Dataset entries:
---+---

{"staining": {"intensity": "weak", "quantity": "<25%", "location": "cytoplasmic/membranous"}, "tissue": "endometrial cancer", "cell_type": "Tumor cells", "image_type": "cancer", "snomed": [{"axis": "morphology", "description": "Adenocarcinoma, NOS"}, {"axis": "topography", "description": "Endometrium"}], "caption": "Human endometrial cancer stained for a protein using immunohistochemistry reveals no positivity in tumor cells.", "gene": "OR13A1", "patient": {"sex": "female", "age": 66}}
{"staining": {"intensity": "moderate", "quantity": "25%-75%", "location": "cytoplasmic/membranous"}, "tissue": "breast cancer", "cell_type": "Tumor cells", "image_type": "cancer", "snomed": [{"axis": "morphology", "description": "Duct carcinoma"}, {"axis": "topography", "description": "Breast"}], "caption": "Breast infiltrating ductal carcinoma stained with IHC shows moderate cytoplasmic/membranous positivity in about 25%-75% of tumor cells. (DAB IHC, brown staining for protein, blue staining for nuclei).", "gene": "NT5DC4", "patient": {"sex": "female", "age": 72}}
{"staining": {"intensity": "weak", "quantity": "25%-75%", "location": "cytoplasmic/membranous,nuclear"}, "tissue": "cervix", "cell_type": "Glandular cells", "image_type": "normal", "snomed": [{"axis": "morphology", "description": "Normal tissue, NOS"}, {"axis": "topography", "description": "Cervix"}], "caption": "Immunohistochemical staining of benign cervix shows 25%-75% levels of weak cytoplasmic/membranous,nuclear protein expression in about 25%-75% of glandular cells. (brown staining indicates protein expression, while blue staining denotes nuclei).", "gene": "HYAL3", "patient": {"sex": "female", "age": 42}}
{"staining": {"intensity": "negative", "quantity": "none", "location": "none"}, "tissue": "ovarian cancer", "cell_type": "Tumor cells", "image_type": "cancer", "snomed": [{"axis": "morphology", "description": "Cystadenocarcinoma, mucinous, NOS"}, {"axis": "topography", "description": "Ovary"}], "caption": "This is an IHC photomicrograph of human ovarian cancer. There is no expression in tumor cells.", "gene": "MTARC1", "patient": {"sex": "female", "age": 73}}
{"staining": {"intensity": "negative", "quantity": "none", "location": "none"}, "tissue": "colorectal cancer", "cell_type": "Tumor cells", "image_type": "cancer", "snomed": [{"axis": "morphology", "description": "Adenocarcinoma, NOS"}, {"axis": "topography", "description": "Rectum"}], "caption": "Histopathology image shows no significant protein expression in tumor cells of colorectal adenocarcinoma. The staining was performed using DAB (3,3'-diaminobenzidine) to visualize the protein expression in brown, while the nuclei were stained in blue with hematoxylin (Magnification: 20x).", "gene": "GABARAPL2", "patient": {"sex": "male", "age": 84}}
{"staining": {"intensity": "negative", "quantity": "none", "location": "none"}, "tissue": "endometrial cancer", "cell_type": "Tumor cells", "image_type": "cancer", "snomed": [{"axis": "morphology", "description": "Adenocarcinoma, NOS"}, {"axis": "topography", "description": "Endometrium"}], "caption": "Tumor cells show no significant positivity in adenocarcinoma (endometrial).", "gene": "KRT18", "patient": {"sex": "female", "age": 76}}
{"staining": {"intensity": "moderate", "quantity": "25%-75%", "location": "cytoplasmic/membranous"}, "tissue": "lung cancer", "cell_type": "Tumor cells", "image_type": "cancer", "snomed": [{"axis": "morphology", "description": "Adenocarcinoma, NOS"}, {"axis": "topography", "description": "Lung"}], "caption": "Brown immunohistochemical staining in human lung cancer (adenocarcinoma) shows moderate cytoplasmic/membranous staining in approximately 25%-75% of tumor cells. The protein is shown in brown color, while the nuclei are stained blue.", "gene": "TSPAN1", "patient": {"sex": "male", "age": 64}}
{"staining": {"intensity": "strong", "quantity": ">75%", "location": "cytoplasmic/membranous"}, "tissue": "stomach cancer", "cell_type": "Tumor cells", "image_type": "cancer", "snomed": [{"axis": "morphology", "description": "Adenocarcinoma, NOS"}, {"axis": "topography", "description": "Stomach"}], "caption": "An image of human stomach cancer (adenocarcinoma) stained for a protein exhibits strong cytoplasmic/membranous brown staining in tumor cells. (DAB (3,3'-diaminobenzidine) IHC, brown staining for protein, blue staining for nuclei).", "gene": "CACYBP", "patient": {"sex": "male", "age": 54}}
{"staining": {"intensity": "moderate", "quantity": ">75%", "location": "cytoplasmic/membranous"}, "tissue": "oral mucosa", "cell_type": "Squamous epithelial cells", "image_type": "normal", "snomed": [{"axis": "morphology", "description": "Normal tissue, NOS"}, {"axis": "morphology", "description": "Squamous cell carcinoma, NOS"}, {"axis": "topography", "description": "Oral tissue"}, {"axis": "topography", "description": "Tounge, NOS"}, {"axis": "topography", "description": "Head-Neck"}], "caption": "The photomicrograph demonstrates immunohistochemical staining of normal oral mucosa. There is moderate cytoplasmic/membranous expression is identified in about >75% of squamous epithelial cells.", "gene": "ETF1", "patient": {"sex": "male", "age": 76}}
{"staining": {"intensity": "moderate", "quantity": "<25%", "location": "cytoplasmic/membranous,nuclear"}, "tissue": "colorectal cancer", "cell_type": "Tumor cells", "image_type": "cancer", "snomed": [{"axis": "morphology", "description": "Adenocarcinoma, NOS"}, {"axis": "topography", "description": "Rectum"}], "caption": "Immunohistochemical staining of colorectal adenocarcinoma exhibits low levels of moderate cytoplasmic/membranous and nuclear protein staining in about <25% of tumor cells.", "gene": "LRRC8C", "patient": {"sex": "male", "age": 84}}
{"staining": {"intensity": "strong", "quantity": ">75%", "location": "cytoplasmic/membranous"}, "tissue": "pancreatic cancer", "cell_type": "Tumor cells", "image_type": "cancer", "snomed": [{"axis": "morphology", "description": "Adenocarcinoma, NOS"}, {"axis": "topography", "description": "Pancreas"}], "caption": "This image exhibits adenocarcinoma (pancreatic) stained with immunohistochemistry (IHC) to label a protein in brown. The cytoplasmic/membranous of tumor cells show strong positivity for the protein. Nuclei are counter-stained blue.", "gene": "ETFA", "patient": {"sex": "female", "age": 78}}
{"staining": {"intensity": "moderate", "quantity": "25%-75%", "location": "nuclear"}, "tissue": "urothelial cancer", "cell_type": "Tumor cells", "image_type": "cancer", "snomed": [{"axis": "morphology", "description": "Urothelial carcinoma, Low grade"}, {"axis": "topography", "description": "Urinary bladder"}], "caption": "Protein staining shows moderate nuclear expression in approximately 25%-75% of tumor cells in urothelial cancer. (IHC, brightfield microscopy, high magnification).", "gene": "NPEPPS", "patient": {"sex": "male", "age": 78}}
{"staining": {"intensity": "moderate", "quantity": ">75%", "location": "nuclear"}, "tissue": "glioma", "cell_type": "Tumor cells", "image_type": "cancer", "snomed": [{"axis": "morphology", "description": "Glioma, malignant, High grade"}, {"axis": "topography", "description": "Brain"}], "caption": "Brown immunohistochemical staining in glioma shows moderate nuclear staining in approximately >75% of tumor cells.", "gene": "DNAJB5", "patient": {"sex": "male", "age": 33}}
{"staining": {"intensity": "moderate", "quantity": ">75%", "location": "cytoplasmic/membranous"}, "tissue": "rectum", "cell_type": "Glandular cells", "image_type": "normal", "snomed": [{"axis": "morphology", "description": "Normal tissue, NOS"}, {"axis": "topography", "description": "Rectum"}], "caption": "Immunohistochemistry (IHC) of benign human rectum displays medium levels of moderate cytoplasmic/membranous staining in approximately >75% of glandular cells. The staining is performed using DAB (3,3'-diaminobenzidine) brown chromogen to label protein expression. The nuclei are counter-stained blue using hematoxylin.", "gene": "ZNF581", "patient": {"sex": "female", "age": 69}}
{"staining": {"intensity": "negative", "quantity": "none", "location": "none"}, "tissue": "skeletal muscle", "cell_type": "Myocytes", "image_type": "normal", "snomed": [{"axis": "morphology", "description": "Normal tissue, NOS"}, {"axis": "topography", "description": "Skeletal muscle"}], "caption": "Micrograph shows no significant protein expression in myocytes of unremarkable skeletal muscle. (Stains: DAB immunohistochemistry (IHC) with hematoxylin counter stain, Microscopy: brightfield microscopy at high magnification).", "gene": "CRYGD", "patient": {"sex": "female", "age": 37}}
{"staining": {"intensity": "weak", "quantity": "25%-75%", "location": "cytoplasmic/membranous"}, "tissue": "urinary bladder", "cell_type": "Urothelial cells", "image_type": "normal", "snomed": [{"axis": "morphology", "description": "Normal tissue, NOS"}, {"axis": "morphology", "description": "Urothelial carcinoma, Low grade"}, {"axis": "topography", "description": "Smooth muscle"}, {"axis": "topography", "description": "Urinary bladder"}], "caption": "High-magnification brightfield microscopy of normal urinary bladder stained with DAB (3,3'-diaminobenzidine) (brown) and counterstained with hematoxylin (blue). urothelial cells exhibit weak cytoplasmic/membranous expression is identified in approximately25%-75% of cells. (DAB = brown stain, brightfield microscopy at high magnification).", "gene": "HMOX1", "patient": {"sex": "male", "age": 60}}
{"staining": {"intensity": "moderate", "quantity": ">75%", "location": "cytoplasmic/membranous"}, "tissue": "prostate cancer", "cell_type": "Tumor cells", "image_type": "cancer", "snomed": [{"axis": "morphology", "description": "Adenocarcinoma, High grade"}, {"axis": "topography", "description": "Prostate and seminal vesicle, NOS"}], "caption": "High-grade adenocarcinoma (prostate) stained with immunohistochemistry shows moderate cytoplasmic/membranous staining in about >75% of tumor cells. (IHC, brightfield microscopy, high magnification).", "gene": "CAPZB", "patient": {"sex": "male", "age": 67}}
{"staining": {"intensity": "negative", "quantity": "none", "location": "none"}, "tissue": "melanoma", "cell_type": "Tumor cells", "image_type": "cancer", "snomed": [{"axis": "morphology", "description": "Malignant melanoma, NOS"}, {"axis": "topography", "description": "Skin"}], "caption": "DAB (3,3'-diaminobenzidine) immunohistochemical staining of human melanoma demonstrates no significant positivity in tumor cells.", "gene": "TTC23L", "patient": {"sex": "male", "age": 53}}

---+---

_Exercise instructions:_
What is needed is an exact repetition of the lines from the first line of the records through the line containing "infiltrating ductal carcinoma", both ends included, and nothing more.

_Exercise result:_
{"staining": {"intensity": "weak", "quantity": "<25%", "location": "cytoplasmic/membranous"}, "tissue": "endometrial cancer", "cell_type": "Tumor cells", "image_type": "cancer", "snomed": [{"axis": "morphology", "description": "Adenocarcinoma, NOS"}, {"axis": "topography", "description": "Endometrium"}], "caption": "Human endometrial cancer stained for a protein using immunohistochemistry reveals no positivity in tumor cells.", "gene": "OR13A1", "patient": {"sex": "female", "age": 66}}
{"staining": {"intensity": "moderate", "quantity": "25%-75%", "location": "cytoplasmic/membranous"}, "tissue": "breast cancer", "cell_type": "Tumor cells", "image_type": "cancer", "snomed": [{"axis": "morphology", "description": "Duct carcinoma"}, {"axis": "topography", "description": "Breast"}], "caption": "Breast infiltrating ductal carcinoma stained with IHC shows moderate cytoplasmic/membranous positivity in about 25%-75% of tumor cells. (DAB IHC, brown staining for protein, blue staining for nuclei).", "gene": "NT5DC4", "patient": {"sex": "female", "age": 72}}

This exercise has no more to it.